Fabio Ferraresi

Personal information
- Date of birth: 24 May 1979 (age 46)
- Place of birth: Fano, Italy
- Height: 1.81 m (5 ft 11 in)
- Position: Midfielder

Youth career
- 1997–1998: Cesena

Senior career*
- Years: Team / Apps / (Gls)
- 1998–1999: Aston Villa / 0 / (0)
- 1999–2001: Chievo / 5 / (0)
- 2000–2001: Lecco / 30 / (0)
- 2001–2003: Castel di Sangro / 39 / (1)
- 2003–2004: Avellino / 26 / (1)
- 2004–2005: Sora / 30 / (2)
- 2005–2006: Sangiovannese / 3 / (0)
- 2006: → Martina (loan) / 11 / (2)
- 2006–2007: Chiasso / 11 / (1)
- 2007: → Martina (loan) / 8 / (0)
- 2007–2009: Pescara / 60 / (3)
- 2009–2010: Valle del Giovenco / 18 / (1)
- 2010–2011: Lecco / 18 / (0)
- 2011–2013: Renato Curi Angolana / 2 / (0)
- Total:  / 261 / (11)

Managerial career
- 2013–2016: Pescara (youth)
- 2016–2017: Castelfidardo (assistant)
- 2017–2018: Francavilla (youth)
- 2018–2019: Francavilla (assistant)

= Fabio Ferraresi =

Italian footballer

Fabio Ferraresi (born 24 May 1979) is an Italian football coach and a former player.

==Career==
Before the 1998–99 season, he was signed by Aston Villa and appeared in several pre-season friendlies. It was noted during this time that he was notable for his ungentlemanly play-acting and gesticulative behaviour.

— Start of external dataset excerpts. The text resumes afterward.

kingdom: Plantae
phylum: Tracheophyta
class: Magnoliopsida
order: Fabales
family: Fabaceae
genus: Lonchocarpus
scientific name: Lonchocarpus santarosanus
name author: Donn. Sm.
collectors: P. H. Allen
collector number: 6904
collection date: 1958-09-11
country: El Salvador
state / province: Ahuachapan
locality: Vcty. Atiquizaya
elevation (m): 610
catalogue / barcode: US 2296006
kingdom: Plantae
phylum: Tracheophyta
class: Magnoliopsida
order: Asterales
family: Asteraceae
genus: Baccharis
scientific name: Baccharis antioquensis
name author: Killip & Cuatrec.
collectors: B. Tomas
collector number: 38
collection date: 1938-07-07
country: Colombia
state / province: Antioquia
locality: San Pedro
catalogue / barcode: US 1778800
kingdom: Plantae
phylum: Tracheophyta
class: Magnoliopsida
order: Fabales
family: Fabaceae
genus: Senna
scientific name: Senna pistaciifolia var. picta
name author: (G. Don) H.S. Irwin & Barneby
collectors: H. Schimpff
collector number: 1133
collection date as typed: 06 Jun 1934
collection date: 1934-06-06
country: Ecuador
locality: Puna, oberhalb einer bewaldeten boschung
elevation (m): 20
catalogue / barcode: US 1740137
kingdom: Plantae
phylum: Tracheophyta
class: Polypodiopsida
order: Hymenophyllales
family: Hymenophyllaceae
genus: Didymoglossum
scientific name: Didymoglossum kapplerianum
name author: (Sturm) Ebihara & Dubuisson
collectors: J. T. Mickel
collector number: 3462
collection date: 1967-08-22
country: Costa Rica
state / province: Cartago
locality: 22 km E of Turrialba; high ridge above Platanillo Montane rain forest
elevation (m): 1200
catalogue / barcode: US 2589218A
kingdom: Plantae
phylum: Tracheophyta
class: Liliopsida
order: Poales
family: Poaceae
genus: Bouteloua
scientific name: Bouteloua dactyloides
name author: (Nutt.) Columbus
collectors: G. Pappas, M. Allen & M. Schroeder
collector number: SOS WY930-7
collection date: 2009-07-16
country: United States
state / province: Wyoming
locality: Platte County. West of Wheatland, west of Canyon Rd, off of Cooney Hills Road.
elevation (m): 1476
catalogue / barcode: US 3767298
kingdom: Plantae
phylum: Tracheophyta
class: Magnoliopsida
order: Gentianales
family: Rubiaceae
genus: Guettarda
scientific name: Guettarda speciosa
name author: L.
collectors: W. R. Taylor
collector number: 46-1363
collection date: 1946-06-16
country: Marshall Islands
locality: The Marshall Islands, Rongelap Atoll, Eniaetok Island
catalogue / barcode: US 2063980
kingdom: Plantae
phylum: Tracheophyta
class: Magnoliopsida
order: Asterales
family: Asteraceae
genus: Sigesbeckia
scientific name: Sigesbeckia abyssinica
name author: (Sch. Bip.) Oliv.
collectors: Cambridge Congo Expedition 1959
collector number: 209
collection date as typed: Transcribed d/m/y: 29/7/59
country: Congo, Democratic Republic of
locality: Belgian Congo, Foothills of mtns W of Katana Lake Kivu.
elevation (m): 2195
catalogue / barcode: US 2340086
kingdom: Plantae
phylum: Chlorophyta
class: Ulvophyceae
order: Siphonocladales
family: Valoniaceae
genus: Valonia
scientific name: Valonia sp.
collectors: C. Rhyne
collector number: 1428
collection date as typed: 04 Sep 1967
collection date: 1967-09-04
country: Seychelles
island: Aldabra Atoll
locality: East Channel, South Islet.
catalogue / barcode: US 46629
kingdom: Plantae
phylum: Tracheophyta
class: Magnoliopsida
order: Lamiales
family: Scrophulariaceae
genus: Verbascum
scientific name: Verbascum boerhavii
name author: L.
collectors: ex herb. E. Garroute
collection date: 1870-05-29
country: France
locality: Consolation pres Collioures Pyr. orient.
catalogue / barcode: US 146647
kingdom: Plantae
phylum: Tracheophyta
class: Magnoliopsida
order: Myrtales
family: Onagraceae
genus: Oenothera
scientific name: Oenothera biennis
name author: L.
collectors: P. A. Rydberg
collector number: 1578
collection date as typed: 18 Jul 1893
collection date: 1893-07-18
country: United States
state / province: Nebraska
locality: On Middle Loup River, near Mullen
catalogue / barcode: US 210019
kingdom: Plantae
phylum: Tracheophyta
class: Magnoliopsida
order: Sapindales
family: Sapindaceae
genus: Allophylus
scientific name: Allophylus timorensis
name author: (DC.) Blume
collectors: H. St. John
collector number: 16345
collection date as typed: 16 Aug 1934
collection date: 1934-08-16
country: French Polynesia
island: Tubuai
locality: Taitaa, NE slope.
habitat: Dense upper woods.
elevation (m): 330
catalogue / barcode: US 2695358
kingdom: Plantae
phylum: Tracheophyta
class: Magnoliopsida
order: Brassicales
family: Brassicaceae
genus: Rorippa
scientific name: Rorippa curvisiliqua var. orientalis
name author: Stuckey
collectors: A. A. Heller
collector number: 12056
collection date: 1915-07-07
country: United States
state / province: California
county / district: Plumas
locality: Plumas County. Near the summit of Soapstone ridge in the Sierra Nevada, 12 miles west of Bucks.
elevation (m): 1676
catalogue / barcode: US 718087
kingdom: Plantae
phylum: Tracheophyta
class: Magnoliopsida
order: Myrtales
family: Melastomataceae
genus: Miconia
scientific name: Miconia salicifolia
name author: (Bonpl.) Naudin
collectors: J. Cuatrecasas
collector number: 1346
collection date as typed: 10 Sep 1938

He failed to make an impression on the Villa management and made a single competitive appearance for the club during a 3–0 away win against Strømsgodset Toppfotball during the UEFA Cup first round on 29 September 1998.

He left Aston Villa in January 1999.

In July 2009, he was signed by Valle del Giovenco.